Так увезли из Святогорского монастыря прах Александра Пушкина. Его собирались поместить под памятником поэту на столичной площади. Но поскольку там еще велись подготовительные работы, гроб опустили в подвал Археологического института, где следующей ночью, кроме. меня, моего приятеля-пушкиниста и чахлого сторожа, уже никого не было.

Миша много лет читал Пушкина в Литературном институте, писал о поэте, бесконечно спорил и знал о нем столько, сколько, пожалуй, немногие. Волнение не покидало его вторые сутки. А в подвале он уже был не похож на самого себя: глядел на стальную коробку сумасшедшими глазами и то и дело глотал из пузатой бутылки горького коньяку.

Последние годы он мне часто твердил о какой-то загадке поэта, которая, по его мнению, таилась в могиле.
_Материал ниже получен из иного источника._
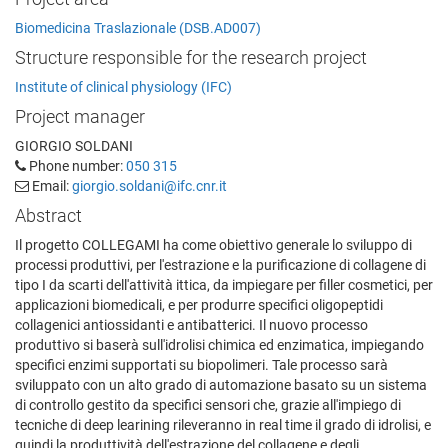
Biomedicina Traslazionale (DSB.AD007)
Structure responsible for the research project
Institute of clinical physiology (IFC)
Project manager
GIORGIO SOLDANI
Phone number:
050 315
Email:
giorgio.soldani@ifc.cnr.it
Abstract
Il progetto COLLEGAMI ha come obiettivo generale lo sviluppo di
processi produttivi, per l'estrazione e la purificazione di collagene di
tipo I da scarti dell'attività ittica, da impiegare per filler cosmetici, per
applicazioni biomedicali, e per produrre specifici oligopeptidi
collagenici antiossidanti e antibatterici. Il nuovo processo
produttivo si baserà sull'idrolisi chimica ed enzimatica, impiegando
specifici enzimi supportati su biopolimeri. Tale processo sarà
sviluppato con un alto grado di automazione basato su un sistema
di controllo gestito da specifici sensori che, grazie all'impiego di
tecniche di deep learining rileveranno in real time il grado di idrolisi, e
quindi la produttività dell'estrazione del collagene e degli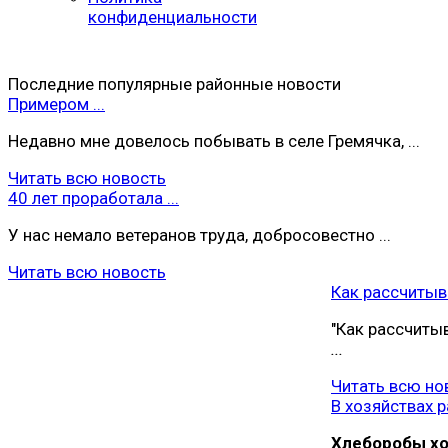
конфиденциальности
Последние популярные районные новости
Примером ...
Недавно мне довелось побывать в селе Гремячка, ...
Читать всю новость
40 лет проработала ...
У нас немало ветеранов труда, добросовестно ...
Читать всю новость
Как рассчитыва
"Как рассчиты
...
Читать всю но
В хозяйствах ра
Хлеборобы хoз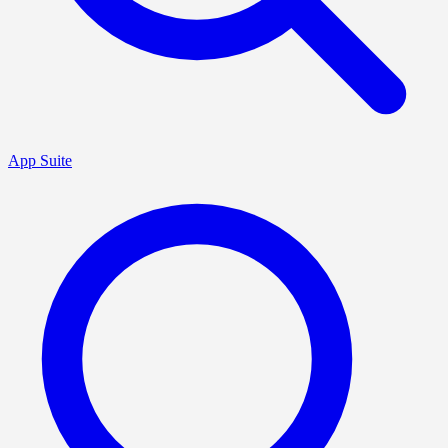
App Suite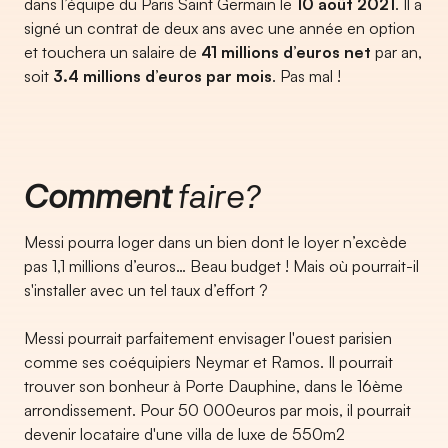
dans l’équipe du Paris Saint Germain le
10 août 2021
. Il a
signé un contrat de deux ans avec une année en option
et touchera un salaire de
41 millions d’euros net
par an,
soit
3.4 millions d’euros par mois
. Pas mal !
Comment
faire?
Messi pourra loger dans un bien dont le loyer n’excède
pas 1,1 millions d’euros… Beau budget ! Mais où pourrait-il
s'installer avec un tel taux d’effort ?
Messi pourrait parfaitement envisager l'ouest parisien
comme ses coéquipiers Neymar et Ramos. Il pourrait
trouver son bonheur à Porte Dauphine, dans le 16ème
arrondissement. Pour 50 000euros par mois, il pourrait
devenir locataire d'une villa de luxe de 550m2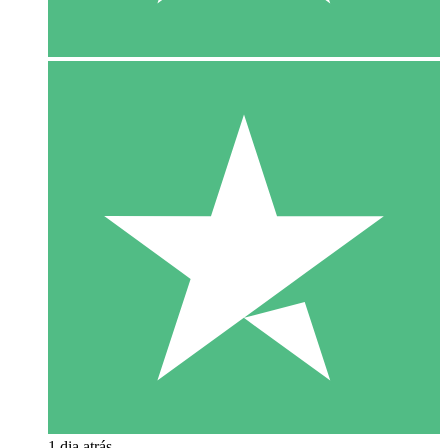
1 dia atrás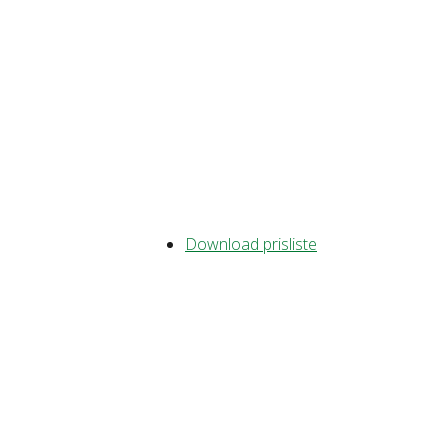
Download prisliste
Я уже знал, что он не пощадит ни прах гения, ни самого себя ради выяснения истины, но все же до последнего пытался отговорить его от кощунства — вскрывать гроб — и стал рассказывать ему печальный анекдот из Геродота о вавилонской царице Нитокрис. Перед смертью владычица, как сообщает историк, завещала поставить свою гробницу над городскими воротами и начертать на ней дерзкую надпись потомкам-царям: "Кто хочет разбогатеть, пусть откроет мою гробницу”. Могущественный Дарий раскрыл гроб, но нашел там лишь останки трупа царицы да дощечку с иронически-поучительными словами.